4.6.      De laatste grief ten slotte luidt dat het Regionaal Tuchtcollege ten onrechte heeft geoordeeld dat het gebruik van de medische term secundaire ziektewinst in de ontslagbrief aan de huisarts onnodig grievend en stigmatiserend is.

Ter toelichting op zijn grief stelt de arts dat de door hem in de ontslagbrief aan de huisarts gebruikte uitdrukking ‘ziektewinst’, een term is die in de psychiatrie vaak wordt gebruik en medisch geaccepteerd is. Van secundaire ziektewinst, aldus de arts, wordt gesproken in geval een patiënt onbewust bepaald gedrag handhaaft ten gunste van psychologische en materiële voordelen. Het is iets anders dan malingering of simulatie.
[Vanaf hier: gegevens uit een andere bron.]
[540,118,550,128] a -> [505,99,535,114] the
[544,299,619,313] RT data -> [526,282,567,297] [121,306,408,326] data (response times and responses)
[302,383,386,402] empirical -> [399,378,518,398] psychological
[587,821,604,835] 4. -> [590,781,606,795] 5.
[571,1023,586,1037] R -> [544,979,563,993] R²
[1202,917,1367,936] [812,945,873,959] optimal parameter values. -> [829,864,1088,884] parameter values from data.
In die situatie speelt een patiënt door bewust voorgewend gedrag symptomen na terwijl er geen ziekelijke stoornis aan ten grondslag ligt, bijvoorbeeld om aldus een uitkering te krijgen. Die situatie deed zich bij klaagster niet voor en daarop doelde hij in zijn brief ook niet, aldus de arts.

Met de arts is het Centraal Tuchtcollege van oordeel dat het gebruik van de term secundaire ziektewinst in deze situatie jegens klaagster niet onnodig grievend en stigmatiserend is. De arts mocht er van uitgaan dat de huisarts wist wat met de uitdrukking werd bedoeld.
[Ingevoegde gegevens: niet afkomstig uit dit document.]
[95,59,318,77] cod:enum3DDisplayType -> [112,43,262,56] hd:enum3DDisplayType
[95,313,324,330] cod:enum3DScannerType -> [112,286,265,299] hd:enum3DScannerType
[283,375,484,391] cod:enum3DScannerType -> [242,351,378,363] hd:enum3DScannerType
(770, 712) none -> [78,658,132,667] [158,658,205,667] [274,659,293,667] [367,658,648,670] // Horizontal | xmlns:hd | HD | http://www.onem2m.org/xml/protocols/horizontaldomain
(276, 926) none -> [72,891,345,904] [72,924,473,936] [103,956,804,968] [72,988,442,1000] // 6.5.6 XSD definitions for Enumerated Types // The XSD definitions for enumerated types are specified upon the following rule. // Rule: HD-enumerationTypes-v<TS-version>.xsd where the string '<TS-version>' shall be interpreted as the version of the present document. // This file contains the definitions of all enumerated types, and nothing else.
4.7.      Al het voorgaande betekent dat het beroep slaagt. De beslissing van het Regionaal Tuchtcollege kan voor zover de klachtenonderdelen 1., 3., 4., en 5. daarin gegrond zijn verklaard en aan de arts de maatregel van waarschuwing is opgelegd niet in stand blijven. Het Centraal Tuchtcollege zal opnieuw rechtdoende genoemde klachtonderdelen ongegrond verklaren. Publicatie van de beslissing zoals bepaald is door het Regionaal Tuchtcollege acht het Centraal Tuchtcollege onder deze omstandigheden niet nodig.

5.         Beslissing

            Het Centraal Tuchtcollege voor de Gezondheidszorg:

                                               vernietigt de beslissing waarvan hoger beroep, voor zover de                                      klachtonderdelen 1, 3., 4. en 5. gegrond zijn verklaard, aan de                                               arts de maatregel van waarschuwing is opgelegd en publicatie                                               van de beslissing is bepaald en

                                               opnieuw rechtdoende:

                                               verklaart de klacht in alle onderdelen ongegrond.        
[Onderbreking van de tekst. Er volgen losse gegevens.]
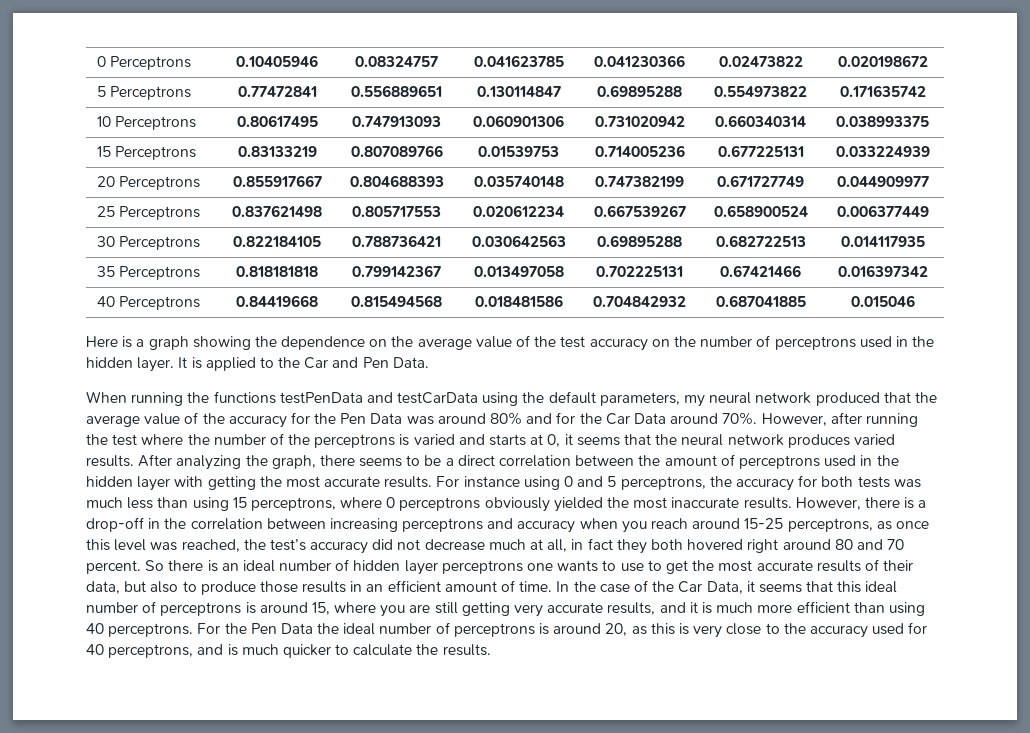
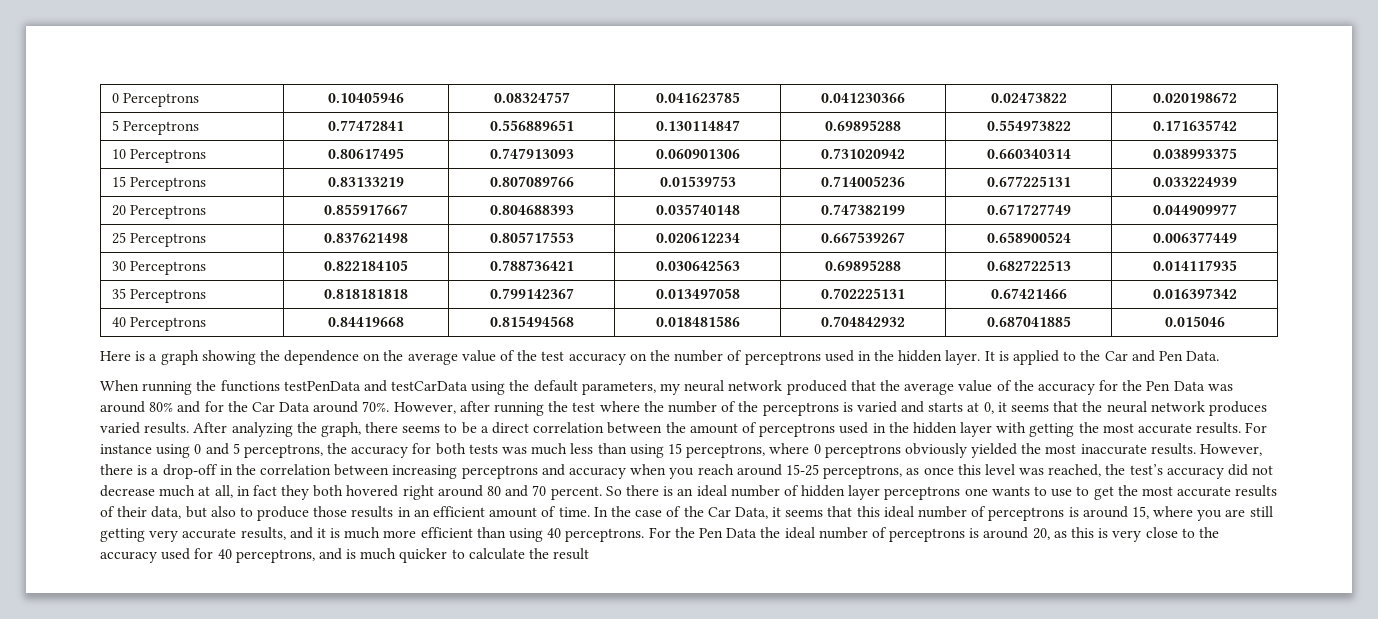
[442,644,491,656] results. -> [553,548,590,560] result

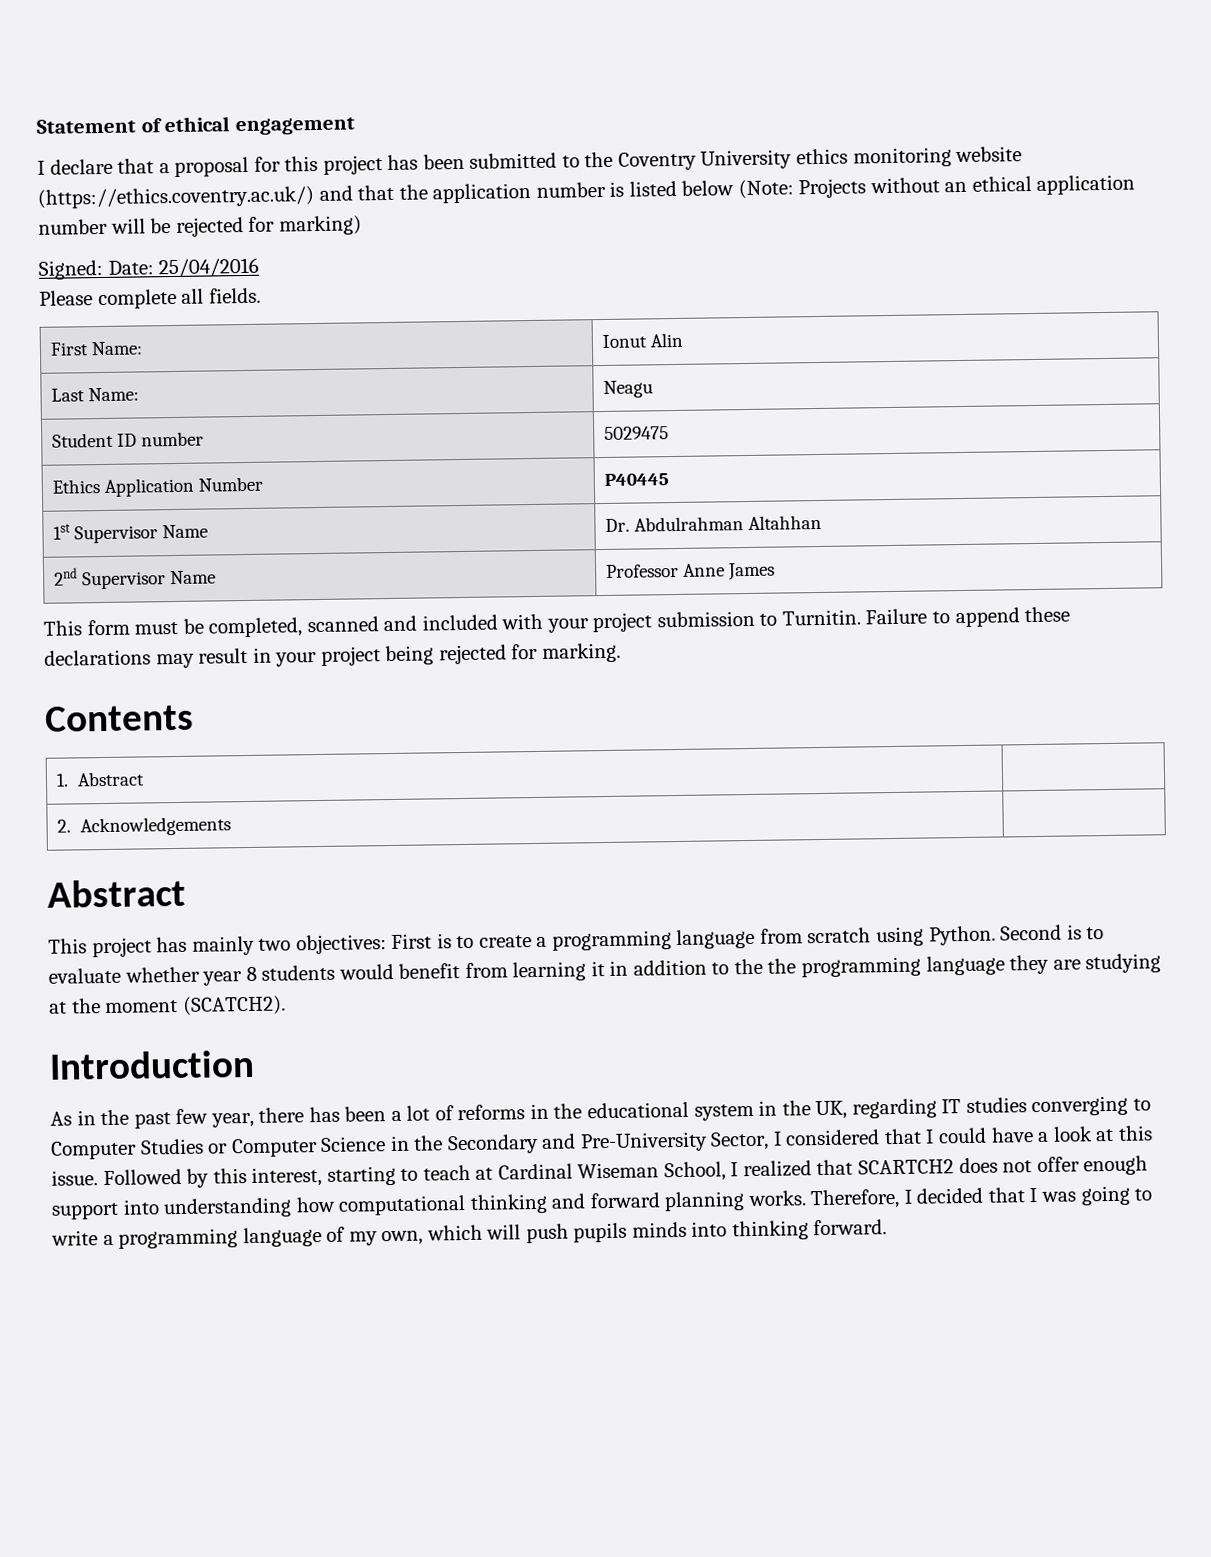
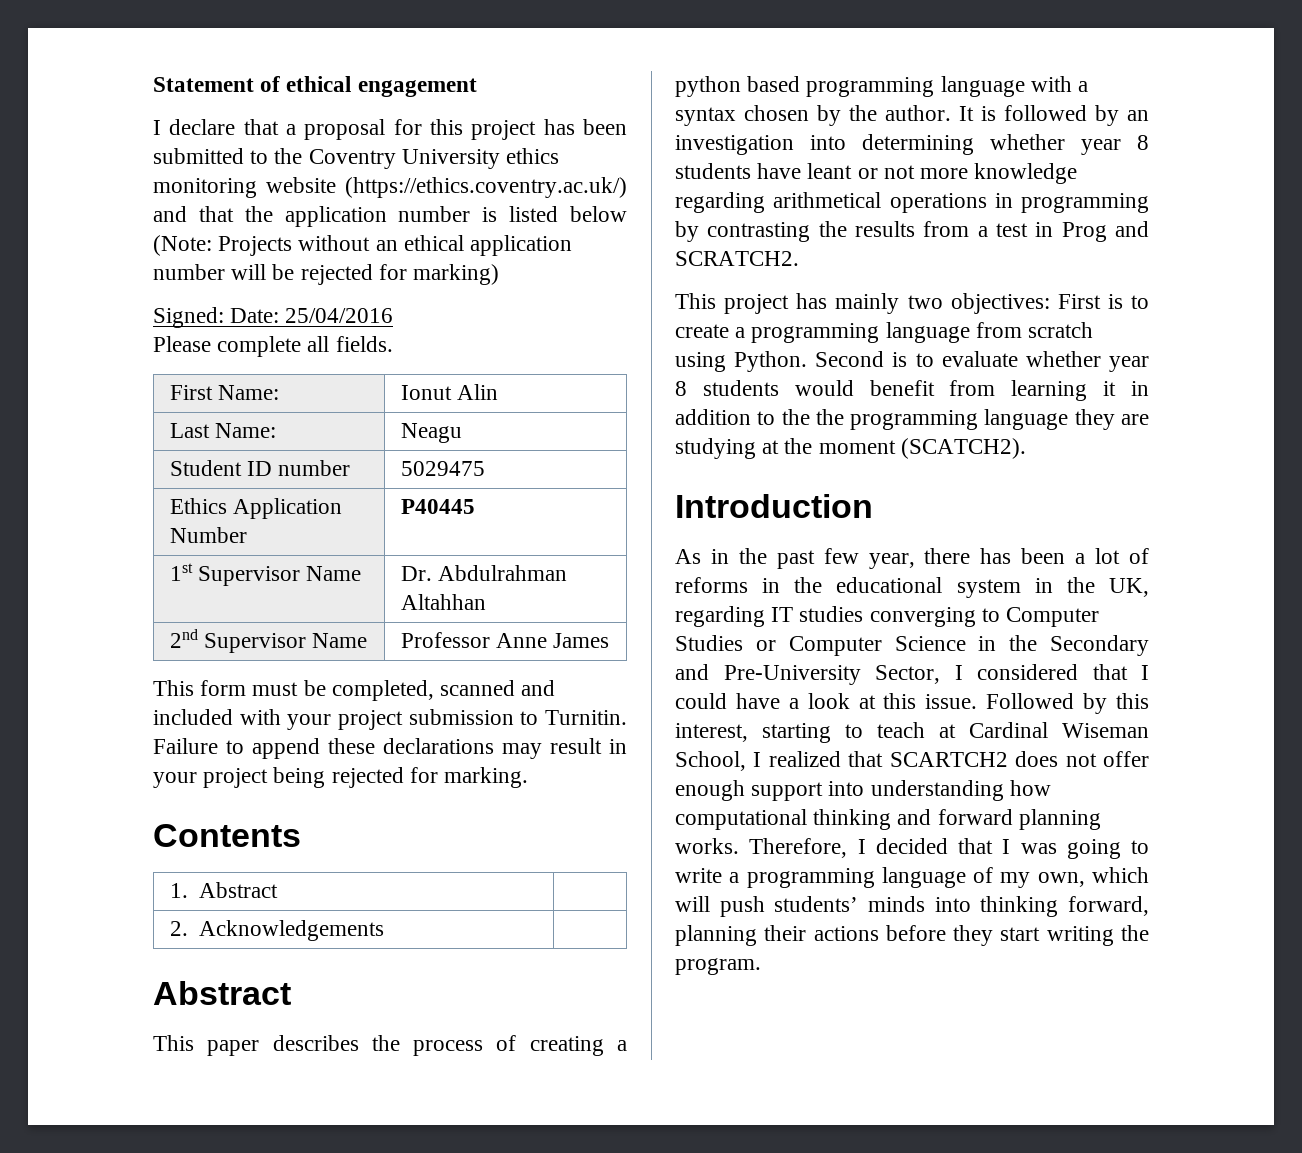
(186, 893) none -> [153,1035,627,1056] [675,76,1089,97] [675,105,1149,126] [675,134,1149,155] [675,163,1078,184] [675,192,1149,213] [675,221,1149,242] [675,251,799,266] // This paper describes the process of creating a python based programming language with a syntax chosen by the author. It is followed by an investigation into determining whether year 8 students have leant or not more knowledge regarding arithmetical operations in programming by contrasting the results from a test in Prog and SCRATCH2.
[573,1222,628,1243] pupils -> [774,896,859,912] students’
[813,1219,888,1236] forward. -> [1068,896,1149,916] [675,925,1149,946] [675,958,761,975] forward, planning their actions before they start writing the program.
Deze beslissing is gegeven in raadkamer door: mr. A.D.R.M. Boumans, voorzitter,

mr. C.H.M. van Altena en prof.mr. J.K.M. Gevers, leden-juristen en A.C.L. Allertz en

H.J. Dalewijk, leden-beroepsgenoten en mr. C.M.J. Wuisman-Jansen, secretaris en uitgesproken ter openbare zitting van 13 april 2010, door mr. W.D.H. Asser, in tegenwoordigheid van de secretaris.

                                               Voorzitter   w.g.

                                               Secretaris  w.g.